The Recommendations of the Jordanian National Coalition to Reform the Legal Framework Governing the Electoral Process

First: The electoral system and the division of the constituencies,

A- Amendment of the one vote system and replacing it with the mixed electoral system (One vote for one of the candidates of the small electoral constituency; and another vote for the proportional list at the level of the governorate).

B- Re-consideration of the division of the electoral constituencies on more equitable bases that assure relative equality among these constituencies in respect of the number of population; geographical area; distance from the decision-making centre in the capital; as well as the development level. The division of the constituencies must be made through a law, and not by a regulation.

C- Increase the ratio of the quota of women, by allocating one seat for women in every governorate as a temporary measure. The winner shall be the one that receives the highest votes in the governorate. This is in addition to the seats that they receive in the free competition.

Second: The commonality of election and candidature,

A- Determination of the age of the voter so that anyone, who has completed eighteen calendar years of age in the first day of the third month that precedes the determined date of election, can exercise his right to vote.

B- Adherence to the text of article 75/1/5 of the Constitution that has permitted everyone who was convicted of a prison term for more than one year in a non-political crime and was pardoned, to submit his candidature to the membership of the House of Deputies, irrespective of the type of the pardon.

C- Allow the voters outside the Kingdom, and the administratively and legally detained, to exercise their right to vote by putting in place the necessary arrangements that guarantee integrity and neutrality.

Third: Administration of the electoral process,

The establishment of a higher, independent and permanent commission that enjoys neutrality and integrity to supervise all stages of the electoral process; provided that the judicial authority has the greater role in its administration.

Fourth: Guaranteeing the safety of the electoral process and the operations of balloting and vote counting,

A- Activation of the principle of the confidentiality of voting through the voting cabinet; and the development of the form and content of the voting paper so that it contains the name of the candidate and his photograph or a clear symbol that points to him / her so that the voter can mark it, in order to eliminate the phenomenon of the illiterate voting. Necessary arrangements must be taken to guarantee the confidentiality of voting of the visually-impaired.

B- Abrogation of the election registers that adopt the electoral district as one unit, and replace these with sub-registers for the voters in every polling centre within the district. The voter must not be allowed to vote except in the centre in which his name is included in his election register, so as to prevent the possibility of repetition of voting more than once.

C- Transfer of votes:

Prevention of the processes of the transfer of votes except for those who actually reside in the electoral district; including the prevention of the processes of transfer during the year preceding the election; under the risk of criminal responsibility of the voter and the transferor and anyone who helps and participates in the transfer process, contrary to the preceding bases, and the consideration of them all as primary perpetrators.

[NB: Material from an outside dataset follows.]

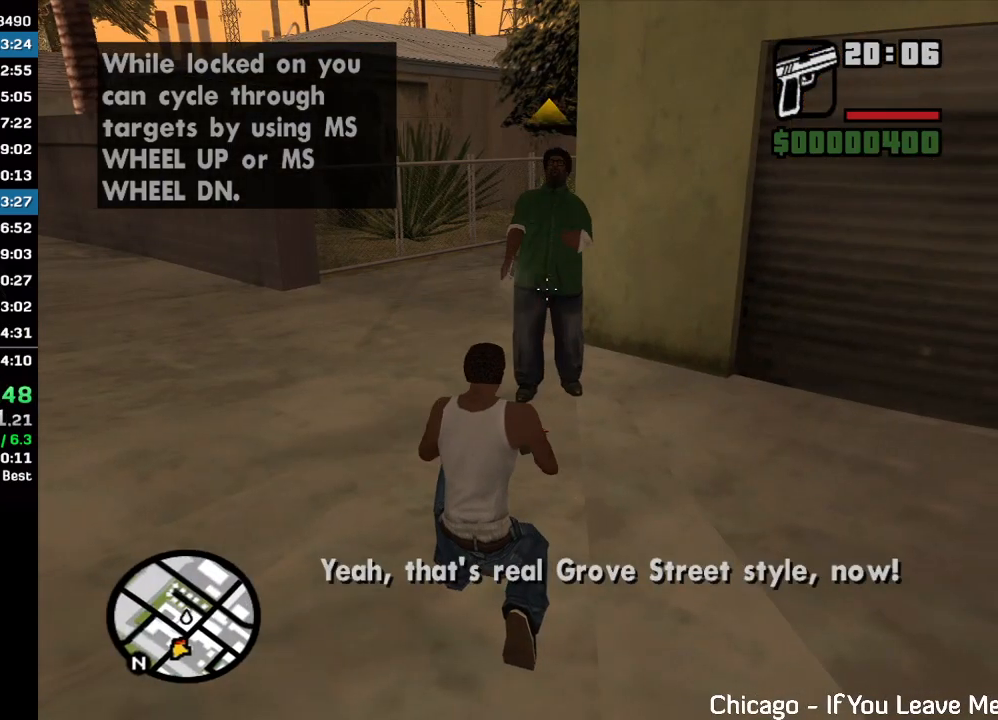
{"keys": [], "mouse": ["left", "right"], "events": []}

Transfer must be made after conducting a field material study and not upon fictitious documents.

Subject the transfer processes to challenge by the voters before the elections higher national commission. The decision regarding the challenges of the transfer processes should be subject to judicial contestation before the court of the first instance that is located in the electoral district to which the transfer has been affected within its jurisdiction.

D- Placement of the necessary legal restraints that ensure equality among the candidates; and the protection of the will of the voters through activating and coarsening the penalties that are imposed on the crimes that are committed during the electoral process, foremost among which is the purchase of votes and consciences; and the assurance of the transparency of the information relating to the sources of financing; and assure equality among all candidates in using the national media for sufficient, equal and free periods; and the stoppage of the electoral campaigns forty eight hours from the voting date, under the risk of criminal responsibility.

E- Continue the practice of counting of the voting boxes at the polling centres, and the announcement of the vote counting immediately following the end of the counting of all the boxes at the polling centres.

F- Publication of the electors registers via electronic publication, in addition to the other publication means.

Fifth: Guarantee the safety of the parliamentary performance,

Holding the first university degree must be considered a fundamental condition for anyone wishing to be a candidate for the membership of the House of Deputies.

Sixth: General Recommendations,

A- A deputy must not be granted any privileges that fall outside his legally-determined entitlements and remunerations.

B- Allow the civil society associations to monitor the electoral process in a participatory manner led by the National Centre for Human Rights, in coordination with the elections national higher independent commission.